§ Work required
Consider the listing below. Extract exactly the lines from the line containing "być pomocne w" to the line containing "enseits des täglichen Wahnsinns", both included.

§ Input data
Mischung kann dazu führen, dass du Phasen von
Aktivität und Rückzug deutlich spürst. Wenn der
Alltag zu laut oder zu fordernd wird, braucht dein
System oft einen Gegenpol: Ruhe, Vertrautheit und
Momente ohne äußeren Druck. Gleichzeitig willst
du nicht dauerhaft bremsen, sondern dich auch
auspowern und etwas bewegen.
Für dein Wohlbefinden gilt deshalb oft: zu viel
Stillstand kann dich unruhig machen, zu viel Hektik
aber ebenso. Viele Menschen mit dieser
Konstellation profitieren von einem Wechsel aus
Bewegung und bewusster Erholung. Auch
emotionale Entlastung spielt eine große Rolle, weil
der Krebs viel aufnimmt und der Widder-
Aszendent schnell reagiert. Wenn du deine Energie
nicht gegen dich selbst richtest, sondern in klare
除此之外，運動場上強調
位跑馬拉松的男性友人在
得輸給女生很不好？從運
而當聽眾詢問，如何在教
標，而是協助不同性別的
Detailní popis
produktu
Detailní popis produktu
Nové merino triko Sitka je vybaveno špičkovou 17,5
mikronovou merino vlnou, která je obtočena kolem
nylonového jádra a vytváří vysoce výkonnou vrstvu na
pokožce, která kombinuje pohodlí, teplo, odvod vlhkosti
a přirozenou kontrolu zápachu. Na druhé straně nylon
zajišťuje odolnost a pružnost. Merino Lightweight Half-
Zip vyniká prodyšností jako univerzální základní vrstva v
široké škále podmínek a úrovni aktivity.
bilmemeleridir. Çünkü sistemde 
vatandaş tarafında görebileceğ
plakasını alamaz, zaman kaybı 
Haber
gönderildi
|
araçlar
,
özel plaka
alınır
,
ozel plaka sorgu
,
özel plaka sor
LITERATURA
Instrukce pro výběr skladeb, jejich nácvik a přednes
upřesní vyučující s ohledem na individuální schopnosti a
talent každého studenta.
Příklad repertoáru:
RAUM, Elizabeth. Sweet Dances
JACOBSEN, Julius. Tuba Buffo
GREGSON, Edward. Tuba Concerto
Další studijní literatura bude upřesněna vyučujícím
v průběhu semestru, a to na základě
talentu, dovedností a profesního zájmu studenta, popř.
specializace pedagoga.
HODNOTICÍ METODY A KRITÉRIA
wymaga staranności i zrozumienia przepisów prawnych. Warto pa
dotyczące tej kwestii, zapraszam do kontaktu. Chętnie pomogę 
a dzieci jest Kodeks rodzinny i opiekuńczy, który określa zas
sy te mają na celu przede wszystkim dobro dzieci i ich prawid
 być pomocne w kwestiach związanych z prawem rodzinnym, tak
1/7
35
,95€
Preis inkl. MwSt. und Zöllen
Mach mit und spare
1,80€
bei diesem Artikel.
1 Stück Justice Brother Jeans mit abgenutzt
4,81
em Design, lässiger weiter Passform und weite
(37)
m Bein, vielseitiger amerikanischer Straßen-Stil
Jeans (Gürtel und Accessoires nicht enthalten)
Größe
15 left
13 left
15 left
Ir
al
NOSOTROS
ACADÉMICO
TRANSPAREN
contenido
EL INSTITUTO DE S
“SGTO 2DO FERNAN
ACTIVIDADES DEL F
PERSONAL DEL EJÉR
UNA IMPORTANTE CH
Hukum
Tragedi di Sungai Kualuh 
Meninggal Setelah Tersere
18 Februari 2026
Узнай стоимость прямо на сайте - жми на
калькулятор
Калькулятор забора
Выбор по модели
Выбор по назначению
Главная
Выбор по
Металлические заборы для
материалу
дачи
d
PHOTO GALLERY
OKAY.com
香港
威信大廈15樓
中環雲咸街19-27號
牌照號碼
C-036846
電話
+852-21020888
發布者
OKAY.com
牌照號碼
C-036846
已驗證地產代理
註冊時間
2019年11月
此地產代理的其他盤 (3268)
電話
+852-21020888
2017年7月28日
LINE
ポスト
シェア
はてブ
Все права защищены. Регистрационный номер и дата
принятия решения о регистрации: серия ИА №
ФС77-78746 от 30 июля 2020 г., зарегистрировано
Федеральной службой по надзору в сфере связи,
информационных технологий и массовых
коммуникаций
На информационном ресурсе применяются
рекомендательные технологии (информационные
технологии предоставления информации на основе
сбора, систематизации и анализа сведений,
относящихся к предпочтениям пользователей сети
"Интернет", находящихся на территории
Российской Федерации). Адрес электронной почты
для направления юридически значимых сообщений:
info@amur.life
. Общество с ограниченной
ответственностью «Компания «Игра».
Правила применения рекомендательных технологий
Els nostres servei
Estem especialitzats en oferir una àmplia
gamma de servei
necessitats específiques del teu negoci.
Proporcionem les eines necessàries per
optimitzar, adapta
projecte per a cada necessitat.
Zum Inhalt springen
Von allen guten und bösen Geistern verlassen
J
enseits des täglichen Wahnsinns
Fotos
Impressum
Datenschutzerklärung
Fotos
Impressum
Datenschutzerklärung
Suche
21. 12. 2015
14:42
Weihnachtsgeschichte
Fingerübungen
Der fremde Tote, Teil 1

§ Task solution
 być pomocne w kwestiach związanych z prawem rodzinnym, tak
1/7
35
,95€
Preis inkl. MwSt. und Zöllen
Mach mit und spare
1,80€
bei diesem Artikel.
1 Stück Justice Brother Jeans mit abgenutzt
4,81
em Design, lässiger weiter Passform und weite
(37)
m Bein, vielseitiger amerikanischer Straßen-Stil
Jeans (Gürtel und Accessoires nicht enthalten)
Größe
15 left
13 left
15 left
Ir
al
NOSOTROS
ACADÉMICO
TRANSPAREN
contenido
EL INSTITUTO DE S
“SGTO 2DO FERNAN
ACTIVIDADES DEL F
PERSONAL DEL EJÉR
UNA IMPORTANTE CH
Hukum
Tragedi di Sungai Kualuh 
Meninggal Setelah Tersere
18 Februari 2026
Узнай стоимость прямо на сайте - жми на
калькулятор
Калькулятор забора
Выбор по модели
Выбор по назначению
Главная
Выбор по
Металлические заборы для
материалу
дачи
d
PHOTO GALLERY
OKAY.com
香港
威信大廈15樓
中環雲咸街19-27號
牌照號碼
C-036846
電話
+852-21020888
發布者
OKAY.com
牌照號碼
C-036846
已驗證地產代理
註冊時間
2019年11月
此地產代理的其他盤 (3268)
電話
+852-21020888
2017年7月28日
LINE
ポスト
シェア
はてブ
Все права защищены. Регистрационный номер и дата
принятия решения о регистрации: серия ИА №
ФС77-78746 от 30 июля 2020 г., зарегистрировано
Федеральной службой по надзору в сфере связи,
информационных технологий и массовых
коммуникаций
На информационном ресурсе применяются
рекомендательные технологии (информационные
технологии предоставления информации на основе
сбора, систематизации и анализа сведений,
относящихся к предпочтениям пользователей сети
"Интернет", находящихся на территории
Российской Федерации). Адрес электронной почты
для направления юридически значимых сообщений:
info@amur.life
. Общество с ограниченной
ответственностью «Компания «Игра».
Правила применения рекомендательных технологий
Els nostres servei
Estem especialitzats en oferir una àmplia
gamma de servei
necessitats específiques del teu negoci.
Proporcionem les eines necessàries per
optimitzar, adapta
projecte per a cada necessitat.
Zum Inhalt springen
Von allen guten und bösen Geistern verlassen
J
enseits des täglichen Wahnsinns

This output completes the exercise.